Even in his obvious weariness, His quiet strength was felt, was a heartwarming testimony to those of us who had grown to know him and his wife’s zest for life.

Then he bowed his head and quietly broke into song,

O soul are you weary and troubled
No light in the darkness you see
There’s light for a look at the Savior
And life more abundant and free

Turn your eyes upon Jesus
Look full in his wonderful face
And the things of earth will grow strangely dim
In the light of his glory and grace

Mark wanted us to see that Jesus’ baptism by John, Jesus’ temptations in the wilderness, John’s arrest immediately led to the beginning of Jesus’ ministry.

Jesus went to Galilee, the place of ministry in Mark’s Gospel.

He began to preach “God’s Good News” about the nearness of God’s Kingdom.

This nearness of the Kingdom and this presentation of Good News means that people must respond by their repenting, and the turning away from their sins.

God’s will must reign in our hearts if we are to receive this Kingdom.

God’s Good News must call us from our sin if we are to experience the power of this Kingdom in our own lives.

So the question comes to you and to me: Have I welcomed Jesus and the Good News of eternal salvation and turned from my sins?

Perhaps it is time we each considered our own search for the Kingdom of God.

For the Kingdom of God has come near to us.

For the Kingdom of God is always very near to us.

“Turn Your Eyes Upon Jesus …”

“Turn Your Ears Upon Jesus …”

“Turn Your Hearts Upon Jesus …”

“Release Your Souls Upon Jesus …”

In the name of God, the Father and God the Son and God the Holy Spirit,

Let us Pray,

Holy and righteous Father, God of mercy and grace, I believe that your Son has brought to my ears the message of your Good News.
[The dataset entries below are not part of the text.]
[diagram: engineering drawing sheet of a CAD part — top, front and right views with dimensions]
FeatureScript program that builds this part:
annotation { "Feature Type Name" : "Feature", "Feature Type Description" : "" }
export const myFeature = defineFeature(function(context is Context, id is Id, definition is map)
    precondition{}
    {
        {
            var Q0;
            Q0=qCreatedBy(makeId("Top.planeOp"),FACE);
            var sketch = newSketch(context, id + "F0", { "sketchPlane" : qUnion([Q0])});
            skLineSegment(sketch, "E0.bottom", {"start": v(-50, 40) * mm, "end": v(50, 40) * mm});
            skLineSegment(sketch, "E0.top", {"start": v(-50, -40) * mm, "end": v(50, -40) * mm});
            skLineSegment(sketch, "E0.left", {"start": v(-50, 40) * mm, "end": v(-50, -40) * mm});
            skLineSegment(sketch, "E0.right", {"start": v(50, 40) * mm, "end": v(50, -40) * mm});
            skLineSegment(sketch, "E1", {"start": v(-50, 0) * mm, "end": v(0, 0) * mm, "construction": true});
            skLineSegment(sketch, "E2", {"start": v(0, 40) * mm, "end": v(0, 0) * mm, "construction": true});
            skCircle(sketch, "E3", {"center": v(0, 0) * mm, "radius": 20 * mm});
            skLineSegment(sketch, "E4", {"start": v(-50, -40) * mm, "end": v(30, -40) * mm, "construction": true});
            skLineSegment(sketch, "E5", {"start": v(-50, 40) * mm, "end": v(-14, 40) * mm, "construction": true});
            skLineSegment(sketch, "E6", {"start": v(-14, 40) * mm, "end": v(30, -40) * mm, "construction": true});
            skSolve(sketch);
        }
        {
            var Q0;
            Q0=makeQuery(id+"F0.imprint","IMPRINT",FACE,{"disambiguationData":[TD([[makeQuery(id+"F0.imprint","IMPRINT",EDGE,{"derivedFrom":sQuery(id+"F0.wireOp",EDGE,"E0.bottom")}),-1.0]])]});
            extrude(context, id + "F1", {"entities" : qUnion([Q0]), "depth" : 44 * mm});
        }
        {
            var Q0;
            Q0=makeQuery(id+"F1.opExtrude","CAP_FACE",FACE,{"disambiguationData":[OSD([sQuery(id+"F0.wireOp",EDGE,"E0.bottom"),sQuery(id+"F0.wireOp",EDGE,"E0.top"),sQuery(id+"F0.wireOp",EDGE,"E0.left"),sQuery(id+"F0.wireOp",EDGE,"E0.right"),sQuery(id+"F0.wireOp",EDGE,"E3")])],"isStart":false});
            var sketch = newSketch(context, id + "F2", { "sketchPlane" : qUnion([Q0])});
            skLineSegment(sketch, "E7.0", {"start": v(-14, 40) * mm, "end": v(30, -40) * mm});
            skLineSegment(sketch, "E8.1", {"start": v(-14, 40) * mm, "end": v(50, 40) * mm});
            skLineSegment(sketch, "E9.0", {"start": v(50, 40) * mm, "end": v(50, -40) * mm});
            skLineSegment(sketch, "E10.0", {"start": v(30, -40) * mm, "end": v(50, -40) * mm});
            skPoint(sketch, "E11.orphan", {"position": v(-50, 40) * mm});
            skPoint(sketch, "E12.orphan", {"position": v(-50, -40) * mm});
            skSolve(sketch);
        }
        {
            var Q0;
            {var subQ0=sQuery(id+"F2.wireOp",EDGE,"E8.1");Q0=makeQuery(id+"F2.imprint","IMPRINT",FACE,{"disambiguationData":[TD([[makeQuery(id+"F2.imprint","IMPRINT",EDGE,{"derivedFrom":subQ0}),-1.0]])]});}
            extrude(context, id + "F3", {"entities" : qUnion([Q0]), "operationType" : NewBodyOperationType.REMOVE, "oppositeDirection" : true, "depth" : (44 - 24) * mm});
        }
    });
I believe you want to have the power of your Kingdom reign in my heart and be seen in the fruit of righteousness produced in my life. I gladly offer you my heart, soul, strength, and mind to show you my love for you and for others and show you my desire to honor you. In Jesus’ name.

Adeste Fideles! Laeti Triumphantes! Venite Adoremus! Dominum.

Gloria! In Excelsis Deo! Alleluia, Alleluia, Alleluia, Amen.